No. Reg. 3402072002.3.2021.1384 Status Cagar Budaya

Deskripsi Singkat

Bangunan

Rumah Tradisional di Mangir Lor ini dibangun menghadap ke selatan. Rumah tradisional ini dibangun lebih tinggi 60 cm dari tanah sekitarnya, terdapat tangga berjumlah dua buah yang berada di sisi selatan dan timur rumah. Tangga rumah tradisional terbuat dari bata yang diplester semen.

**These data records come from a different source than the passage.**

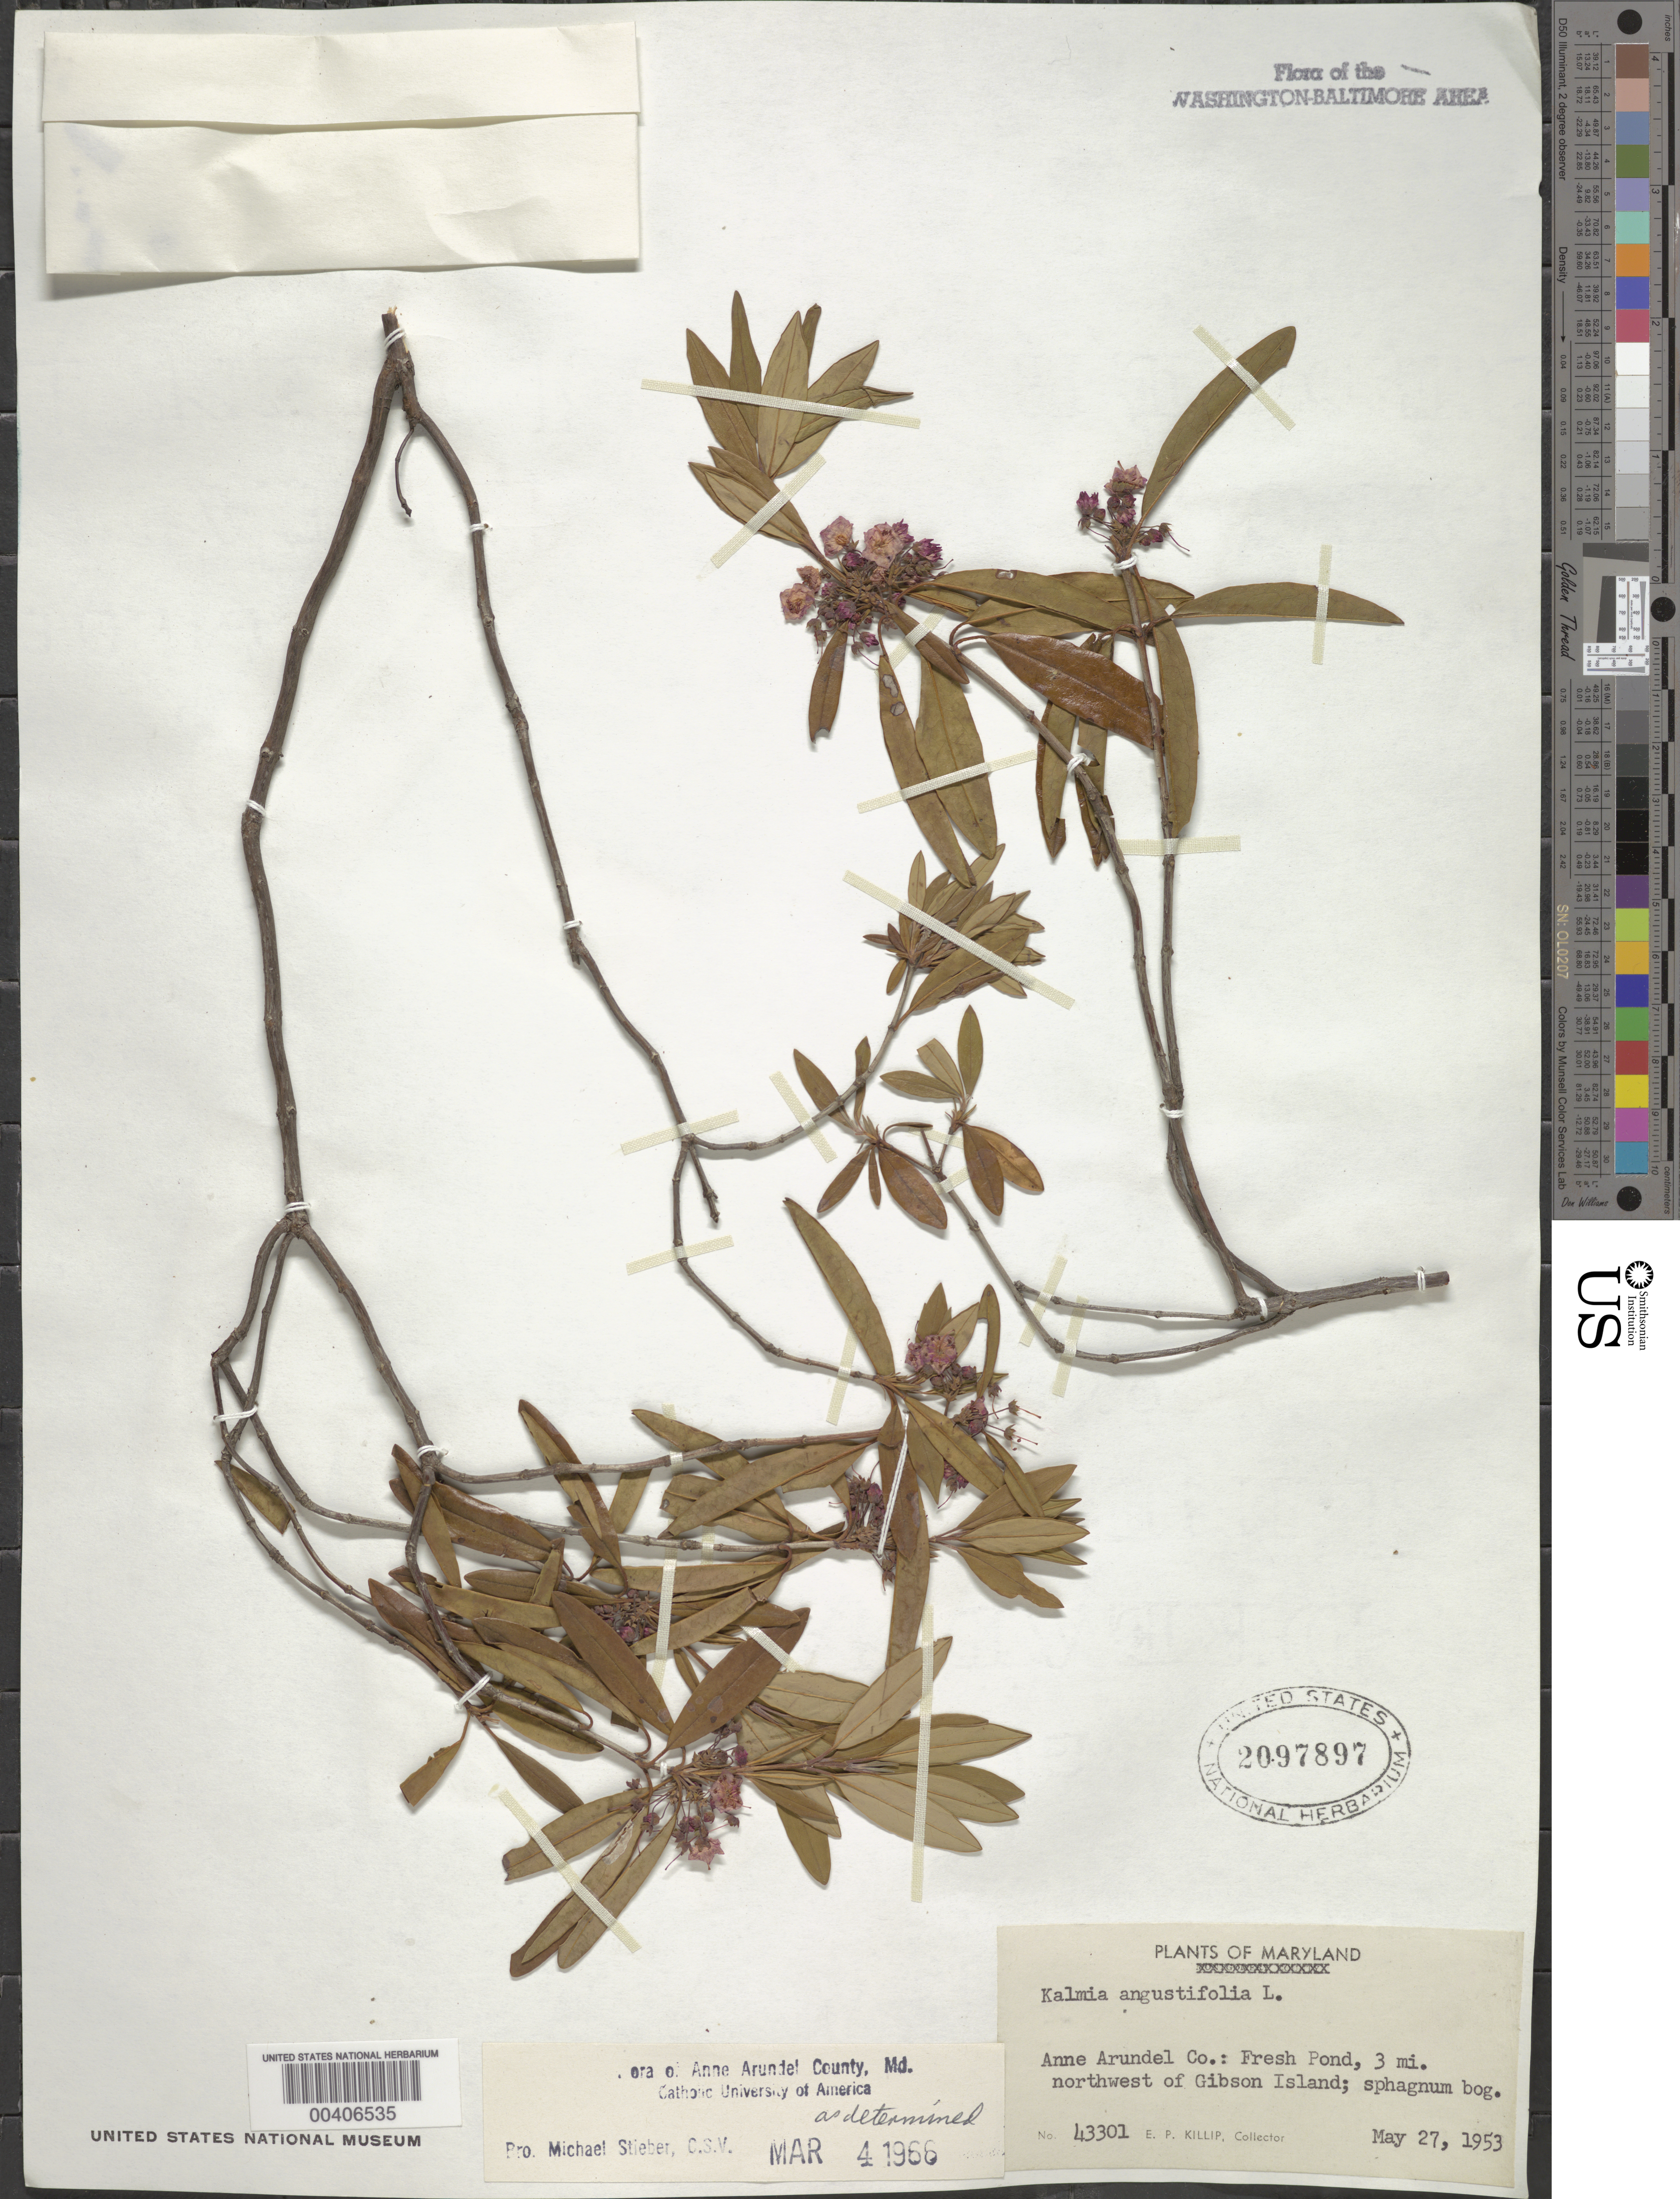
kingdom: Plantae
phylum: Tracheophyta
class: Magnoliopsida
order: Ericales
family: Ericaceae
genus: Kalmia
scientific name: Kalmia angustifolia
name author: L.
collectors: E. P. Killip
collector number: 43301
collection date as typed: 27 May 1953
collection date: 1953-05-27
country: United States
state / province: Maryland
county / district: Anne Arundel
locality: Northwest of Gibson Island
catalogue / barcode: US 2097897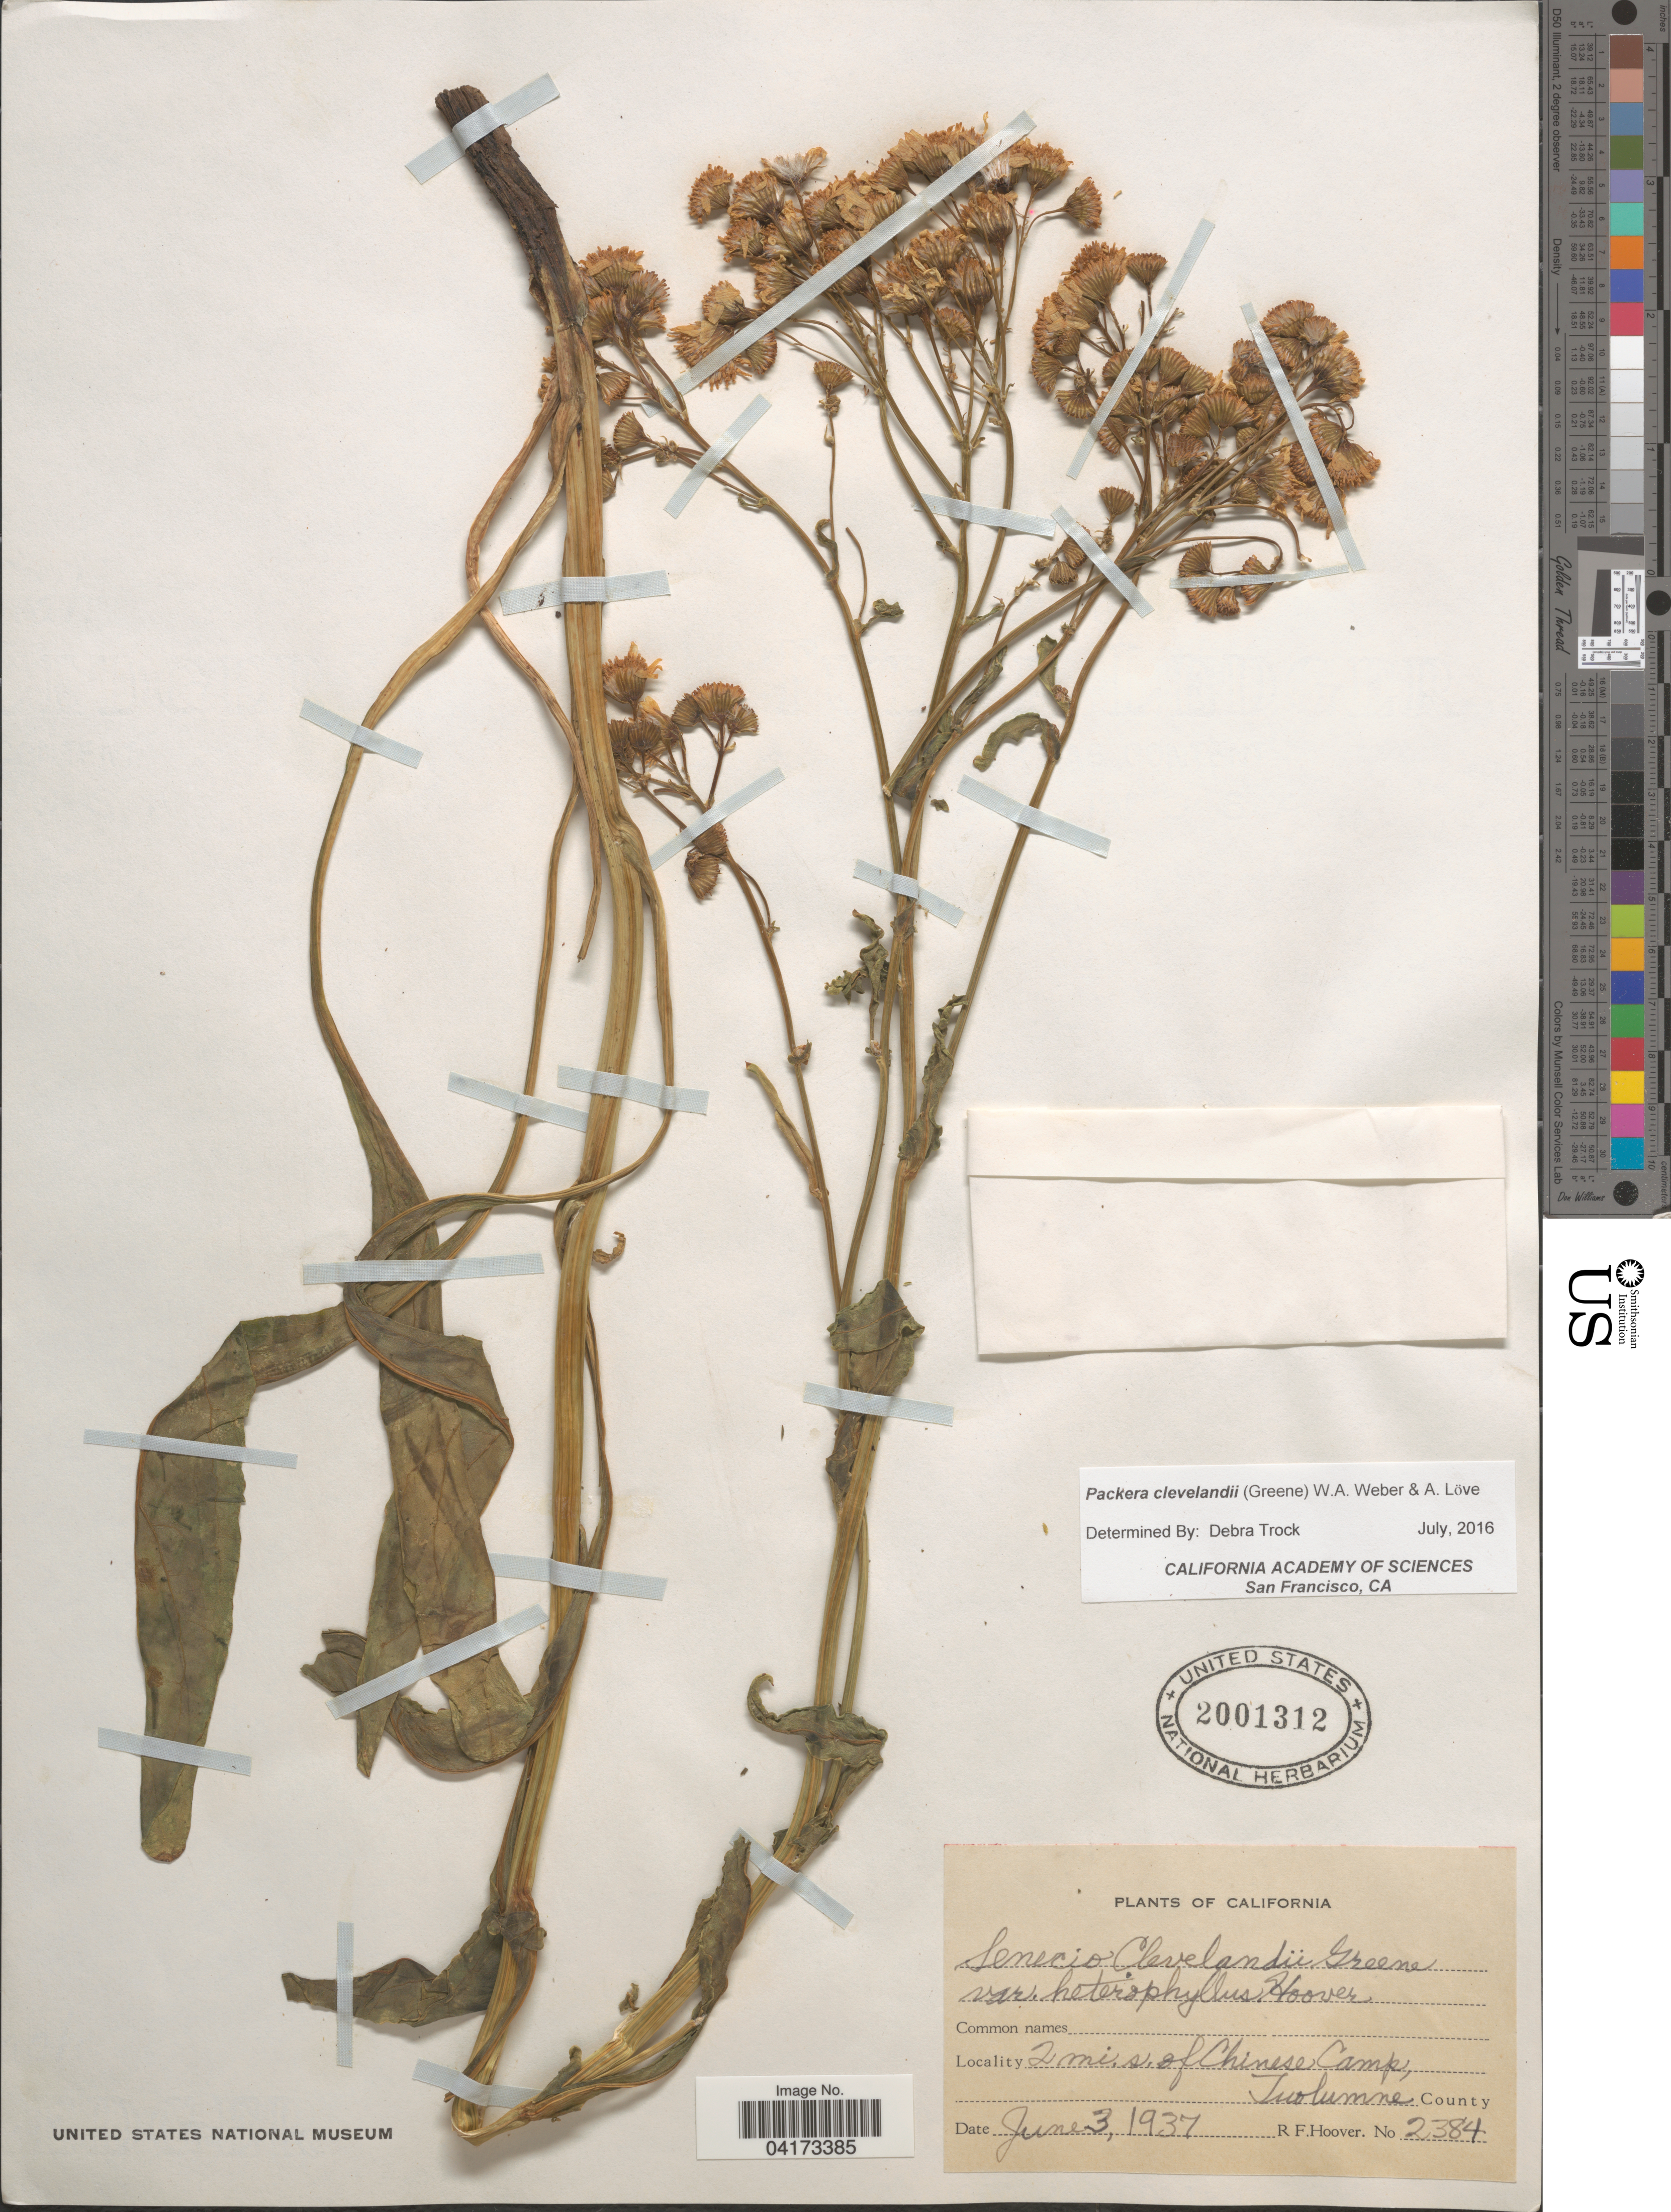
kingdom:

Rumah Tradisional Mangir Lor menggunakan konstruksi atap model raguman, yaitu rangkaian plafon bambu utuh (empyak) yang dirangkai terlebih dulu sebelum dipasang dengan ijuk yang disebut raguman sebagai pengikat. Konstruksi atap raguman di beberapa bagian mengalami kerusakan dan diganti dengan kayu. Kerusakanterjadi ketika gempa tahun 2006.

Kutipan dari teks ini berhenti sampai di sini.